[Opening SUPPLIED RECORDS section]

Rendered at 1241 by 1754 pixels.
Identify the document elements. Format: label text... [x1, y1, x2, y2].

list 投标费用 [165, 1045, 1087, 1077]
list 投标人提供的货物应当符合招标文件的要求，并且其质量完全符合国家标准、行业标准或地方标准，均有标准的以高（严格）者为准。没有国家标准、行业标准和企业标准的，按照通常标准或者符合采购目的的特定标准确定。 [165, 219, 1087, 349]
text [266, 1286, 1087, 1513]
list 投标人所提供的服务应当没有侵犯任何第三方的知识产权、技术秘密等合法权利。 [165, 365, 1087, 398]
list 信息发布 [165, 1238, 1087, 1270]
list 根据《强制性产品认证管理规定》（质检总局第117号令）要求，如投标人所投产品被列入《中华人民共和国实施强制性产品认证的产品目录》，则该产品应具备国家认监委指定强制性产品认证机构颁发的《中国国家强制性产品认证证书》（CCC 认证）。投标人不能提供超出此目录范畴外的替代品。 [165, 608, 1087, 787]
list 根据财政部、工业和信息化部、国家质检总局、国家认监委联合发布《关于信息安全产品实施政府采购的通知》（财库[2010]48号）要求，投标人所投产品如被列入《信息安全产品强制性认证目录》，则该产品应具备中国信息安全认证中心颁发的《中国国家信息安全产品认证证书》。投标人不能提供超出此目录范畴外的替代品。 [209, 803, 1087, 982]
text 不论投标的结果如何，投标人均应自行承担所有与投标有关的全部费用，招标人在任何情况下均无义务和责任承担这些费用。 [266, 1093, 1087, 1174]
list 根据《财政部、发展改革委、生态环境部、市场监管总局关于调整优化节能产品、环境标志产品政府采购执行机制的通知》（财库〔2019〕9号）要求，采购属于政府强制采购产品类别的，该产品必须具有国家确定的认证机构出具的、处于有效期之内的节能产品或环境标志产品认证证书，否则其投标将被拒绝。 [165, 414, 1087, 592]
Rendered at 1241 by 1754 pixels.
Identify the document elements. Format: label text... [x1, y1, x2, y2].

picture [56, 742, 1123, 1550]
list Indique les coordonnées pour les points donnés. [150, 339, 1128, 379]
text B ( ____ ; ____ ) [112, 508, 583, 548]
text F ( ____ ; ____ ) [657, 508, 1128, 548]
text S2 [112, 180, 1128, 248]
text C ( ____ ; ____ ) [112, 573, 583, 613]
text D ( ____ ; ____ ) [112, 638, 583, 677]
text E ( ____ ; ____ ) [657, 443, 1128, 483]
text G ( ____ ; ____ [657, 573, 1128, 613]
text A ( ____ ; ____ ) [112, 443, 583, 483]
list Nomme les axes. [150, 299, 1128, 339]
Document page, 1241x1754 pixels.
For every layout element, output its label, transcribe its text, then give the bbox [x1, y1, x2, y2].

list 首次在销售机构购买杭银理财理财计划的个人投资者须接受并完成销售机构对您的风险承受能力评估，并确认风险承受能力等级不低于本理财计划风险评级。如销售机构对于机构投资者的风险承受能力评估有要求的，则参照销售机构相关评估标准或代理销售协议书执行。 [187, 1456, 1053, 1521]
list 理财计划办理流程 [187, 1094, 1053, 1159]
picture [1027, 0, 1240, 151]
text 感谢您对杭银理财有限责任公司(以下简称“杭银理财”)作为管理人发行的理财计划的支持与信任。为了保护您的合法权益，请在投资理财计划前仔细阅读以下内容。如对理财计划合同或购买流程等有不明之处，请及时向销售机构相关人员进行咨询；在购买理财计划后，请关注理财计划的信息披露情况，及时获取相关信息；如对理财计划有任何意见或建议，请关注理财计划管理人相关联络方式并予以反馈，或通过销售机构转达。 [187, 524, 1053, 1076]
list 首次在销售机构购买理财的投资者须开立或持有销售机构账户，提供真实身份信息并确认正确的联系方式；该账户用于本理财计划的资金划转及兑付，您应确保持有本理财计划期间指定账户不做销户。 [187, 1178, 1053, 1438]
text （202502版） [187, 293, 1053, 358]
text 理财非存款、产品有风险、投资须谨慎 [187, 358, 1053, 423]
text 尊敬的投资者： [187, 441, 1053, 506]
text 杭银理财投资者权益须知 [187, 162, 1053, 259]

[Closing SUPPLIED RECORDS section]

__PROBLEM DESCRIPTION__: Wherever a line in the data above contains the word "投标人不能提供超出此目录范畴外的替代品", copy that line.

__TASK ANSWER__:
list 根据《强制性产品认证管理规定》（质检总局第117号令）要求，如投标人所投产品被列入《中华人民共和国实施强制性产品认证的产品目录》，则该产品应具备国家认监委指定强制性产品认证机构颁发的《中国国家强制性产品认证证书》（CCC 认证）。投标人不能提供超出此目录范畴外的替代品。 [165, 608, 1087, 787]
list 根据财政部、工业和信息化部、国家质检总局、国家认监委联合发布《关于信息安全产品实施政府采购的通知》（财库[2010]48号）要求，投标人所投产品如被列入《信息安全产品强制性认证目录》，则该产品应具备中国信息安全认证中心颁发的《中国国家信息安全产品认证证书》。投标人不能提供超出此目录范畴外的替代品。 [209, 803, 1087, 982]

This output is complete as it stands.